Loading data into Databricks

Loading data into Databricks#

This guide explains how to load data into Databricks for further analysis, covering both AWS and Azure implementations.

Prerequisites#

Before you complete the procedure in this guide, perform all of the following actions:

Create a datastream whose data you want to load into Databricks. For more information on creating a datastream, see Collecting data in Adverity.
Apply the correct Data Mapping to your datastream.

AWS

Set up instance profiles for access to S3 buckets from Databricks clusters. For more information, see the Databricks documentation.
Obtain Access Key ID and Secret Access Key.
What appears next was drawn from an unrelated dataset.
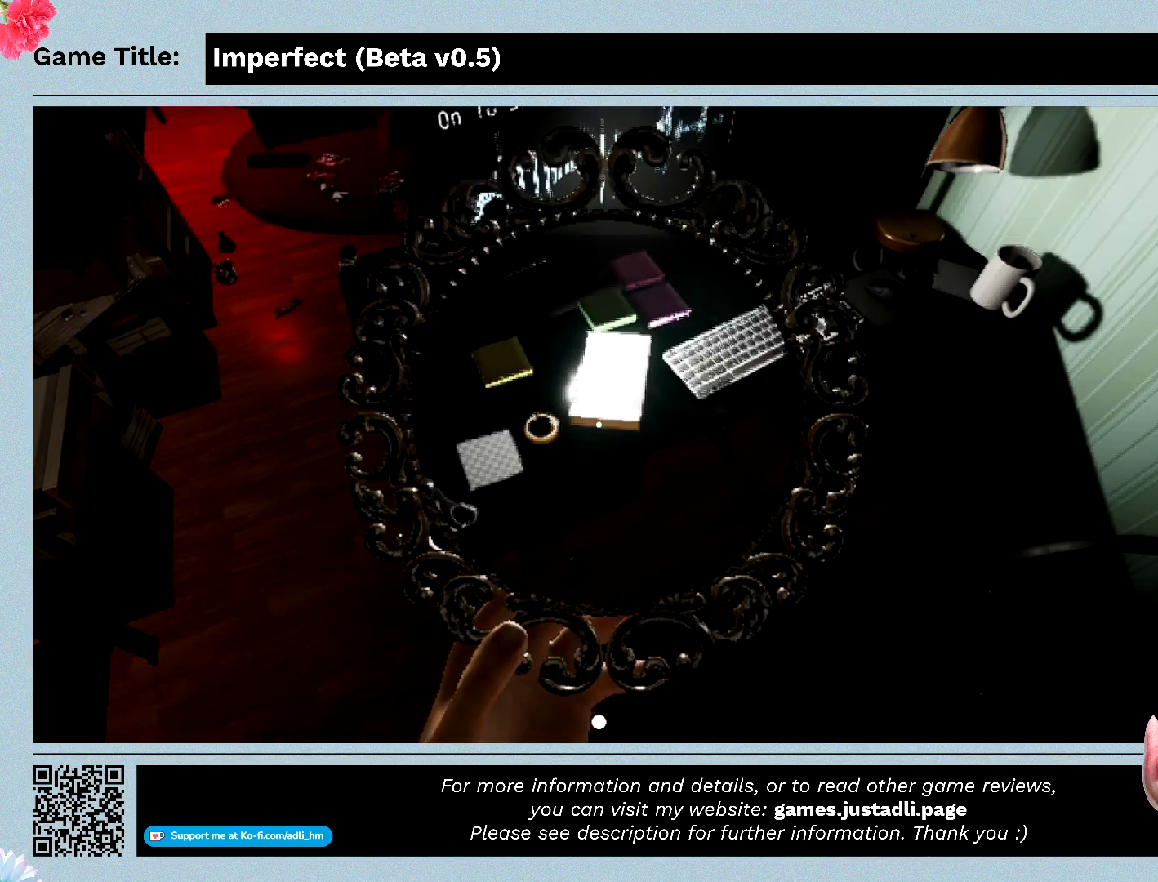
{"keys": [], "mouse": ["left"], "events": []}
Use an AWS policy file as you would for an AWS S3 destination.

Azure

Configure Azure storage authorization (File Azure or File Azure SAS)
Obtain Service Principal credentials (Client ID/Secret/Tenant ID)
Enable Unity Catalog in target workspace
Assign Storage Blob Data Contributor role to Service Principal
Generate Databricks personal access token with workspace admin privileges

Procedure#

To load data from a datastream into Databricks, follow these steps:

Add Databricks as a destination to the workspace which contains the datastream or to one of its parent workspaces.
Assign the Databricks destination to the datastream.

You can assign as many destinations to a datastream as you want.

Some destinations require specific Data Mapping. If these Data Mapping requirements conflict, the destinations cannot be assigned to the same datastream.
Configure load settings.

Adding Databricks as a destination#

To add Databricks as a destination to a workspace, follow these steps:

Go to the Destinations page.
Click + Create destination.
Search for and click Databricks.
Choose how to authorize Adverity to access Databricks:
- To use your details, click Access Databricks using your credentials.
- To ask someone else to use their details, click Access Databricks using someone else’s credentials.
  
  If you choose this option, the person you ask to create the authorization will need to go through the following steps.
Click Next.
Select the authorization type and fill in the following fields:
Databricks Access Token (PAT)
Personal Access Token
Enter the personal access token generated in Databricks. For more information, see the Databricks documentation.

Databricks hostname
Provide hostname without protocol and slashes. For example:

[instance].cloud.databricks.com for AWS

[instance].azuredatabricks.net for Azure

[instance].gcp.databricks.com for Google Cloud
Databricks OAuth Token
Client ID and Client Secret
Enter your OAuth credentials. For more information, see the Databricks documentation.

Hostname
Provide hostname without protocol and slashes. For example:

[instance].cloud.databricks.com for AWS

[instance].azuredatabricks.net for Azure

[instance].gcp.databricks.com for Google Cloud
Click Authorize.
In the Configuration page, fill in the following fields:

Name
(Optional) Rename the destination.

Warehouse
Select the SQL warehouse that will execute queries against your data. This is the compute resource that processes your SQL queries and data operations.

Unity Catalog
Select the Unity Catalog to use for data governance. Unity Catalog provides a unified governance model for data across Databricks workspaces and clouds.

Database
Specify the name of the database into which you want to load the data.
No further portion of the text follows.